When you are at your breaking point...Abba
Sure. I have been stressed. Stress and I are not strangers to one another. He visits often and sometimes, I open the door and invite him into the home of my heart. But I don’t think that I have ever been so stressed that the capillaries beneath my skin burst forcing blood out my sweat glands. I guess I would call that a stressful moment. Jesus endured more stress than any of us could have ever known. As God, He knew what was coming and He knew that it would be the most awful death ever recorded in the history of mankind. Not only for the physical beating He took, but the anguish of knowing that the very people He came to save were the ones calling for the beatings and the crucifixion.
Where do you go when you are at that breaking point? When all Hell has been let loose on you and your family and you are at your breaking point, where do you go? I would love to say that I immediately go to the Lord and seek His face, but many times, it takes me a while. Sometimes, I try to handle it myself before I finally go to Him. But, in the Garden of Gethsemane, Jesus went to His Father.

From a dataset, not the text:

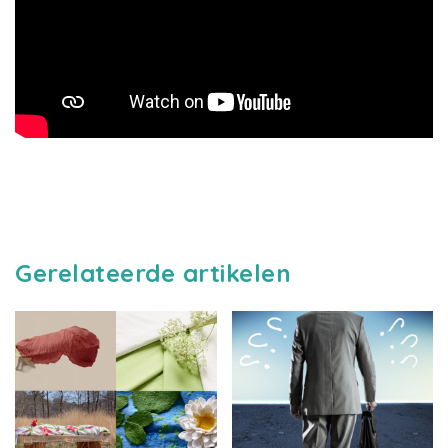
Gerelateerde artikelen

Jesus spoke about his Father many times, but the first time that we see the most endearing term for Father was there in the Garden when the stress of the situation was forcing drops of blood out of his pores. It was there as He faced the greatest, most emotional, mental, and physical death ever known in history. It was there where His own disciples could not stay awake to pray with Him and He was alone. It was there that we first heard Him call out, “Abba.”

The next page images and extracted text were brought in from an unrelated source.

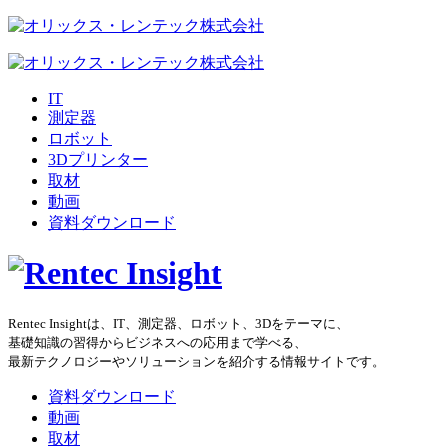
IT
測定器
ロボット
3Dプリンター
取材
動画
資料ダウンロード
Rentec Insightは、IT、測定器、ロボット、3Dをテーマに、
基礎知識の習得からビジネスへの応用まで学べる、
最新テクノロジーやソリューションを紹介する情報サイトです。
資料ダウンロード
動画
取材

Abba is the term that is best translated into “Dad.” At His breaking point, under duress like none of us will ever know, He did not cry out to His Authority by saying ‘Father.’ He did not cry out for strength or power, all of the things that our society values most about Fathers. No, by crying out “Abba,” He was crying out for the love of His Dad. Is there anything more powerful than the love of Dad? It is the overwhelming tenderness from powerful hands. It is the moment when the man who must be strong to protect the family and set boundaries and discipline chooses to love tenderly. This is who Christ called upon.
Dad, can you be that man? Can you be tender while remaining strong? Can you be there when your children are at their breaking point as a source of comfort. What a gift we can be to our children if we can embody the tenderness of God along with the strength of God. How many children and adults hunger for the love of Dad. The love of Mom is just as significant but different; just as necessary and valuable but distinct from the love of Dad.

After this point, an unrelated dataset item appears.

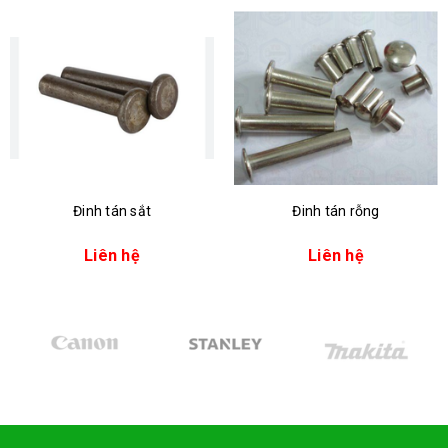
Đinh tán sắt
Đinh tán rỗng
Liên hệ
Liên hệ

For those who have never experienced it, you can. The Almighty, All-Powerful, Ruler of the Universe is also “Abba.” His tenderness and comfort is found beyond the authority and power. Call out to Him and He will be there.
And Dads, don’t just be a Father. Be ‘Abba’ to your children. Know them enough to discern their moments of overload, pain, and stress and be ‘Abba’ to them. At the breaking point of a child, whether an infant or fully grown, there is something about the loving touch of Dad and when combined with the love of Mom, what more could a child ask for.